He’s firmly back in the saddle with Spock by his side, which, as Spock had pointed out, is where he had always belonged. With Shatner and Nimoy at the helm, there’s a coherence and thematic richness that eludes the simplicity of George Lucas’ Star Wars movies.

Leonard Nimoy as Spock in Star Trek II

The reputation of the Star Wars movies has, nostalgic tingles aside, been inflated by the influence of The Empire Strikes Back. It’s the perfect middle installment, and one which makes the two movies either side of it appear all the more bullet proof. In the Star Trek trilogy, the inverse is true.

The Search for Spock is undoubtedly the weakest of the three. It’s brimming with brilliant set-pieces (Kirk’s theft of the USS Enterprise, its later destruction, and his fiery battle with Kruge) but it lacks the sharpness of The Wrath of Khan and The Voyage Home. Still, it remains a more successful film than Return of the Jedi, which lacks the bravery to kill Han Solo, and meanders drably toward its ending.

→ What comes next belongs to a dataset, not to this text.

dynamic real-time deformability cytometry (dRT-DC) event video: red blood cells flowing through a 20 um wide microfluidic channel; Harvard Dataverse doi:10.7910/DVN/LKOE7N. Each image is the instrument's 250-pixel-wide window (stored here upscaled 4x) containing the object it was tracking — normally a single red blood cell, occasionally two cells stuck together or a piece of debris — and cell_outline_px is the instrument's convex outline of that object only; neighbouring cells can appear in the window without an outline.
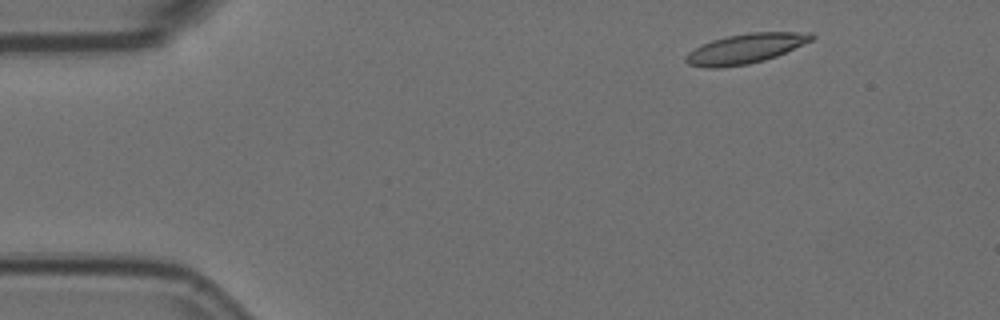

Harrison Ford as Han Solo in ROTJ

But, The Wrath of Khan and The Voyage Home are every bit as good as A New Hope, and Empire. James Horner’s score can come toe-to-toe with John Williams’, and the visual delights to be found in Lucas’ trilogy (Empire especially, which contains a handful of the most lasting images put to film) meet their match in the Battle of the Mutara Nebula.

Star Wars’ original trilogy was a phenomenon. The Star Trek trilogy, though, was only a moderate financial success. Perhaps this, and Star Wars’ broader cultural impact (which admittedly exceeds Star Trek’s, at least in cinematic terms) explains why the Star Trek trilogy is not only unrecognized, but underrated, and underappreciated.

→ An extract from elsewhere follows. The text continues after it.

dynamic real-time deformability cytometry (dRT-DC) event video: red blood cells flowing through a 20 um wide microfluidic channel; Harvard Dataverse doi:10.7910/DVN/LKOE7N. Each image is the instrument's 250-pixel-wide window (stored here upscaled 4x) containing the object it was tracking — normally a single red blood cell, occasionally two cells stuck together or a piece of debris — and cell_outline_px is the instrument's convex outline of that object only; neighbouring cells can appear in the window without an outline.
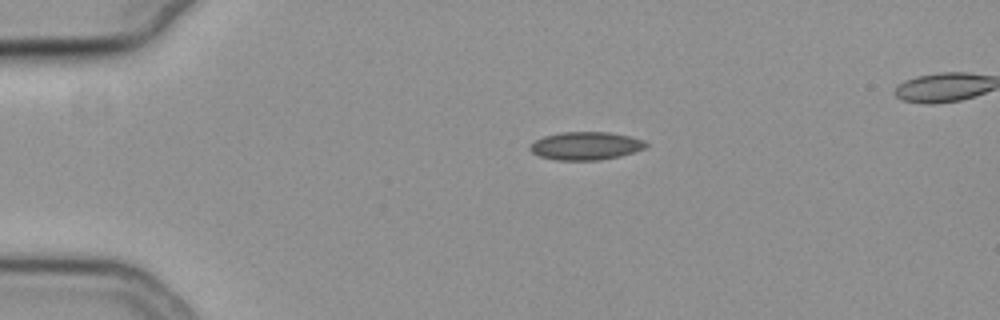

Lucas’ Star Wars trilogy is still a titanic achievement. Empire, especially, is superlative by any metric. The simple truth, though, is that if you’re looking for the best science fiction movie trilogy of all time (with thrilling space combat, astonishing visuals, and unparalleled thematic depth), logic can only lead you to one conclusion. Let’s just not mention the TNG movies.